Realizing I had hit the famed wall of “Cognitive Dissonance”, I tried to
retreat. I complemented the Pope’s recent actions to stop this abuse and hold
Priests accountable. Bottom line this seemed to add fuel to the fire. Changing
the topic of the conversation and talking about the great Spring and early
Summer we were having soon found us both feeling better.
If you would
like a brief layman’s explanation of Cognitive Dissonance Click here
It seems
today that people get so angry and occasionally violent (I’ll leave school
shootings for another day) over opposing political, religions, environmental
and relationship issues with no room for civil discussion or willingness to
clearly see or think through the other person’s point of view disturbing. I
believe the increased tension, near violent news reporting, hateful political rhetoric
and the hard line movement of a large number of religious organizations moving
to forms of hate speech has so polarized our consciousness that violence has
and will continue to increase.
As a middle
child, read up on “Birth Order Factor” I learned to do three things; Attack in
bully mode; Two having failed at number one negotiate my heart out where
everyone is happy or; Three go into a poor pitiful, helpless hurt me routine.

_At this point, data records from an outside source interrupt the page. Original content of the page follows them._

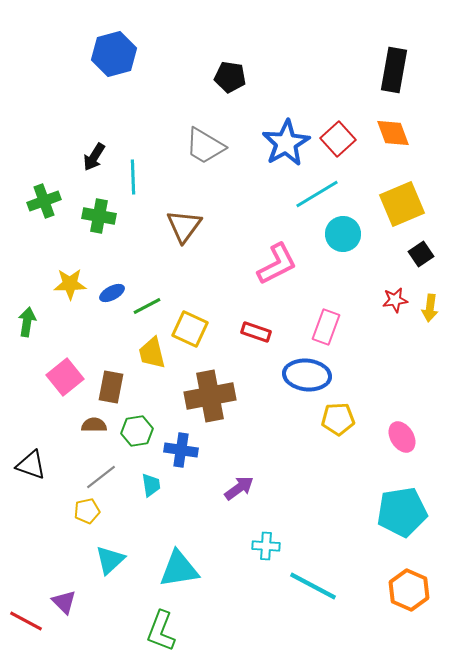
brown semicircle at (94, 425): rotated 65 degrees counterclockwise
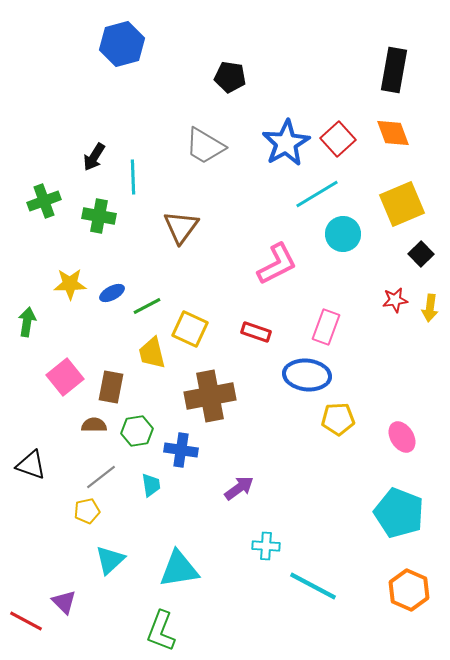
blue hexagon at (114, 54): moved 8 px right, 10 px up
brown triangle at (184, 226): moved 3 px left, 1 px down
black square at (421, 254): rotated 10 degrees counterclockwise
cyan pentagon at (402, 512): moved 3 px left, 1 px down; rotated 30 degrees clockwise
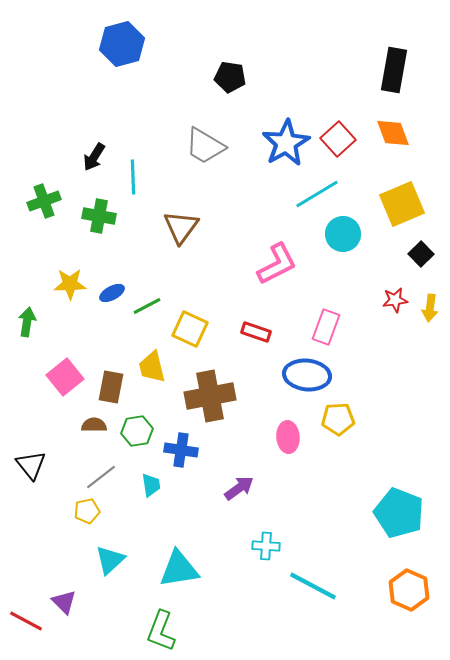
yellow trapezoid at (152, 353): moved 14 px down
pink ellipse at (402, 437): moved 114 px left; rotated 28 degrees clockwise
black triangle at (31, 465): rotated 32 degrees clockwise
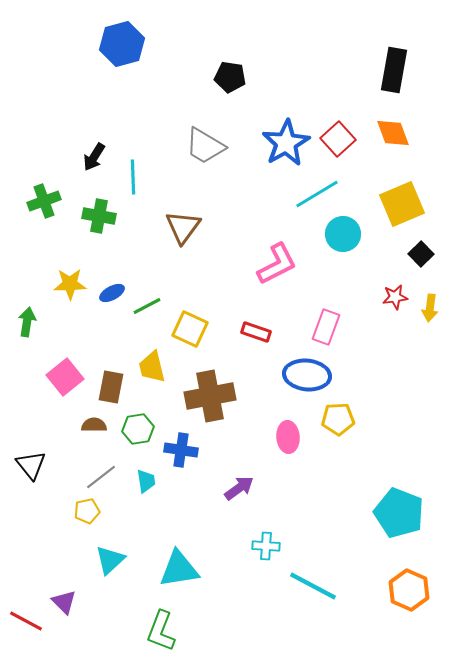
brown triangle at (181, 227): moved 2 px right
red star at (395, 300): moved 3 px up
green hexagon at (137, 431): moved 1 px right, 2 px up
cyan trapezoid at (151, 485): moved 5 px left, 4 px up
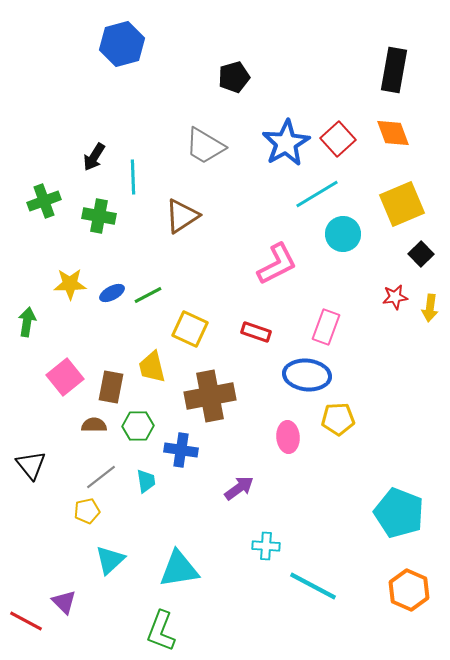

According to “Birth Order Factor” the eldest dominates in mode one and rarely
looses and the youngest operated almost exclusively from mode three.
For a
layman’s explanation of “Birth Order Factor: Click here
Where I want
to go with this is that we are all encouraged to buckle up and lock down our
beliefs. They are reinforced daily by friends, family, the media and even our
religious institutions and guess what some of those beliefs may not be true,
only partially true or in any way valid. The result is internal suffering,
anxiety and in some cases the loss of a great friendship or a relationship.
Before that
happens may I suggest you, once you feel these feelings, stop. Listen to
everything without the intent on changing the other person or above all winning
the argument, and find a quiet place and think it over. I personally like a
journal or writing paper to express my thoughts so I can read them back to
myself later. Clearly define YOUR belief where you discovered it or had it
imprinted in your head. Question are you so sure of it you will it run your
life and could cause you suffering. Then, even without having personal
background information from the other person, consider that belief. Take some
time and peacefully negotiate with yourself until you find that peace again. Be
willing to change if necessary.
Lastly,
should you decide you are 100% right and the other person is 100% wrong go
ahead, but if you run into the same belief made pain “Cognitive Dissonance”,
again, it may be time to reexamine your belief for a second or third time..
I have found
that after as many as four of these sessions three things seem to occur. One,
when my belief is confronted I find no disturbance or pain and do not need to
argue my point, Two I do not have any need to push, deliver or even state my
belief on others and finally, I have internal peace.